In the last week we lost two icons – Kate Spade and Anthony Bourdain – to suicide. Should it take celebrity deaths to get a conversation started about mental health? No. But am I thankful it does? Absolutely. The most infuriating part, though, is that with each passing day, the thought gets pushed further and further into the back of the heads of many people. Other things become more important. And mental health? Suddenly it’s on the back burner again.

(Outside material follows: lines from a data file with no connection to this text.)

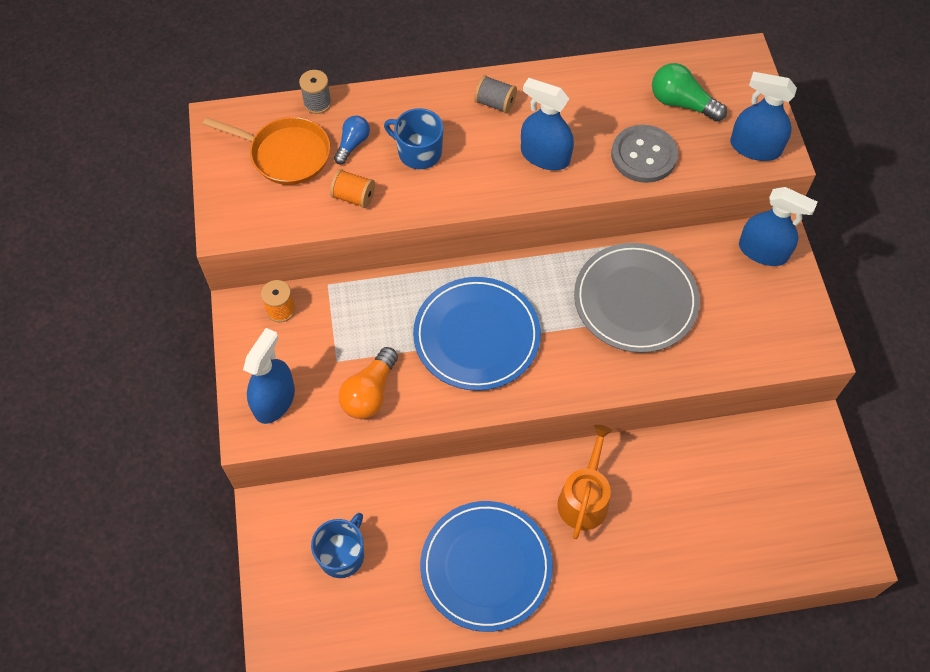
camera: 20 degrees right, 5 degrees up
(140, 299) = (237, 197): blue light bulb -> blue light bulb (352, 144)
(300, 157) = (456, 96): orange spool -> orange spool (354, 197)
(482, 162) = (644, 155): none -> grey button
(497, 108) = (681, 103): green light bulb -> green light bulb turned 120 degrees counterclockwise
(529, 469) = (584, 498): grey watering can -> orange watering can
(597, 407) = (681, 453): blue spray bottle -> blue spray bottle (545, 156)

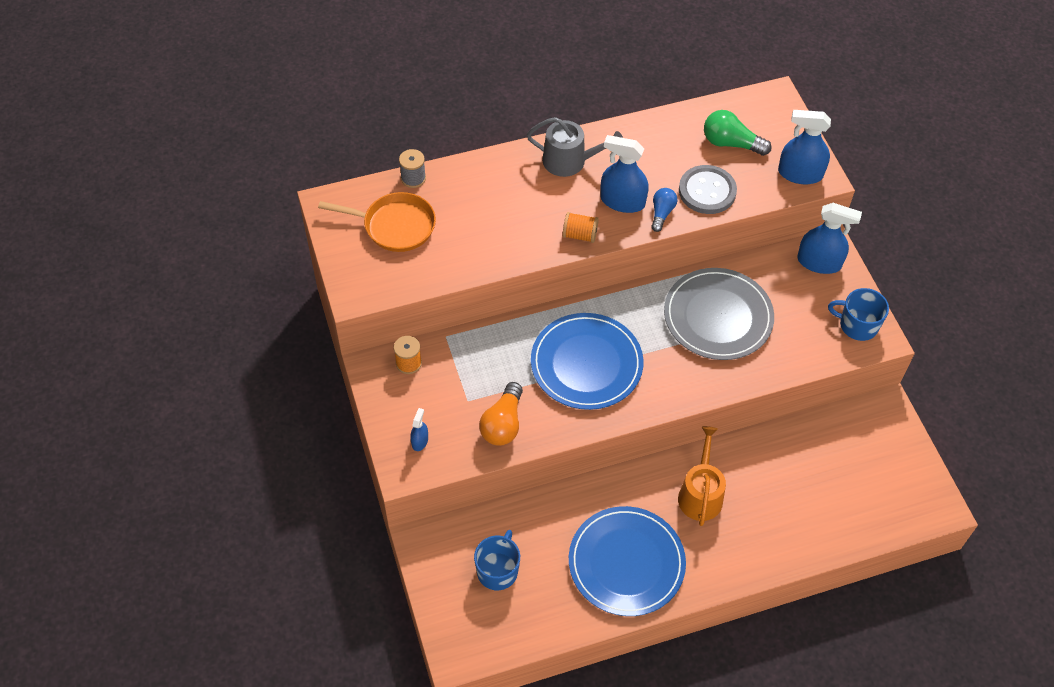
camera: 10 degrees left, 5 degrees down
(274, 400) = (420, 441): blue spray bottle -> blue spray bottle, size x0.49
(352, 144) = (452, 210): blue light bulb -> blue light bulb (662, 213)
(354, 197) = (463, 255): orange spool -> orange spool (580, 235)
(418, 152) = (512, 210): blue mug -> blue mug (857, 325)
(495, 103) = (570, 161): grey spool -> grey watering can

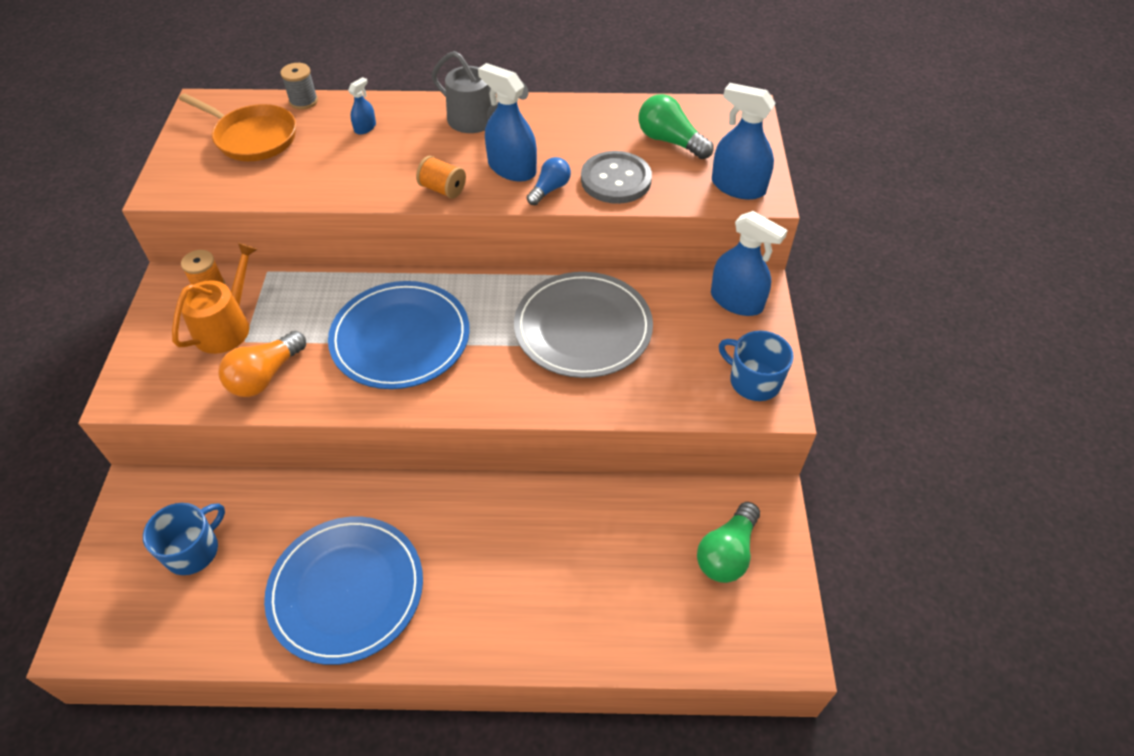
camera: 20 degrees right, 5 degrees down
(420, 441) = (163, 369): blue spray bottle -> blue spray bottle (365, 128)
(700, 494) = (483, 534): orange watering can -> orange watering can (226, 326)
(874, 455) = (727, 553): none -> green light bulb

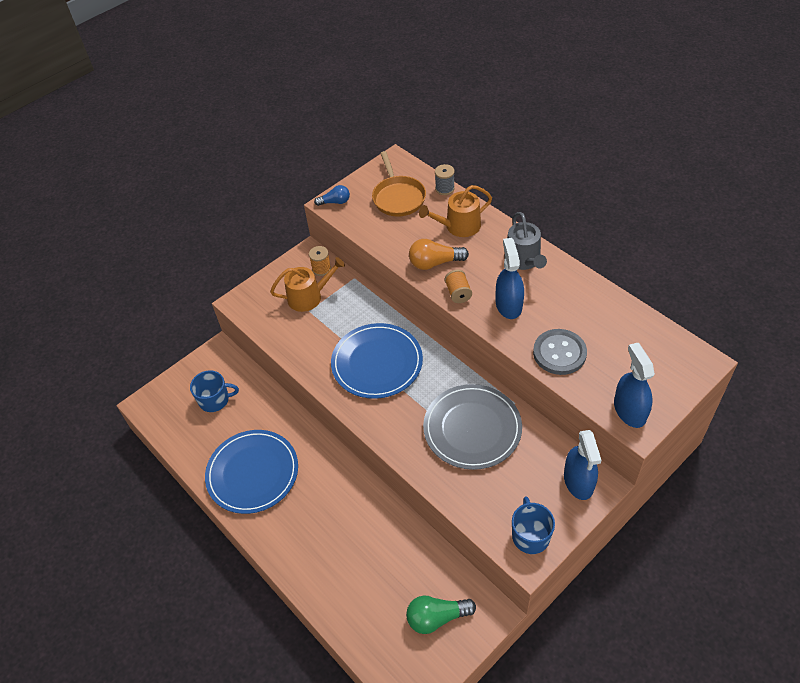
camera: 50 degrees right, 0 degrees up
(265, 376) = (300, 337): orange light bulb -> orange light bulb (434, 263)
(365, 128) = (458, 226): blue spray bottle -> orange watering can
(550, 189) = (514, 333): blue light bulb -> blue light bulb (335, 202)
(670, 141) = (623, 350): green light bulb -> none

The understanding and acceptance of mental health issues is important beyond measure. Why do we hear when those around us have cancer, lupus, or transplants? Why do we hear of heart disease, neurological disorders, or disabilities? But mental health – suddenly the conversation stops. Society has taught us that it isn’t acceptable to talk about the chemicals and the hormones our minds produce and how they’re controlled. Would we judge someone with the above diseases or disorders? No. But we judge those with mental illness, sometimes without even knowing it. Those times you told someone with depression to “just try to be happy” or those times you told someone with anxiety to “get over it” – you’re not helping. Often times, you’re creating a bigger problem.
Mental health issues do not discriminate. You can have it all – money, fame, success – none of it matters when you’re sick or suffering. Those living the “perfect life” could actually be living a life much different than that. Having everything isn’t everything. Having everything is obsolete when you’re sick. Nobody deserves to suffer. Everybody deserves help.
You do not know another’s pain or the burden they carry. This is the honest to God truth. Should celebrity deaths make us advocate for mental health and suicide prevention? Absolutely. But what about those in the world around you – those close to you – that may need help? Have you checked on your friends? Your family? Your coworkers? It can be as simple as a hello, or even asking someone how they are doing. Reaching out a helping hand. Including them in your daily life. In the deepest depths of darkness, those who need help don’t often realize it until those close to them speak up. You have the power to be the change.
Until the stigma is removed from mental illness and our society begins to accept it, those suffering with mental health issues will continue to hide. Until you respond with kindness, love, and compassion, people with mental health issues will continue to bottle everything up. Start the conversation. Spread kindness. Radiate love.
It won’t happen overnight, but it’s a start.
To anyone reading this – you are noticed. The world would not be the same without you in it.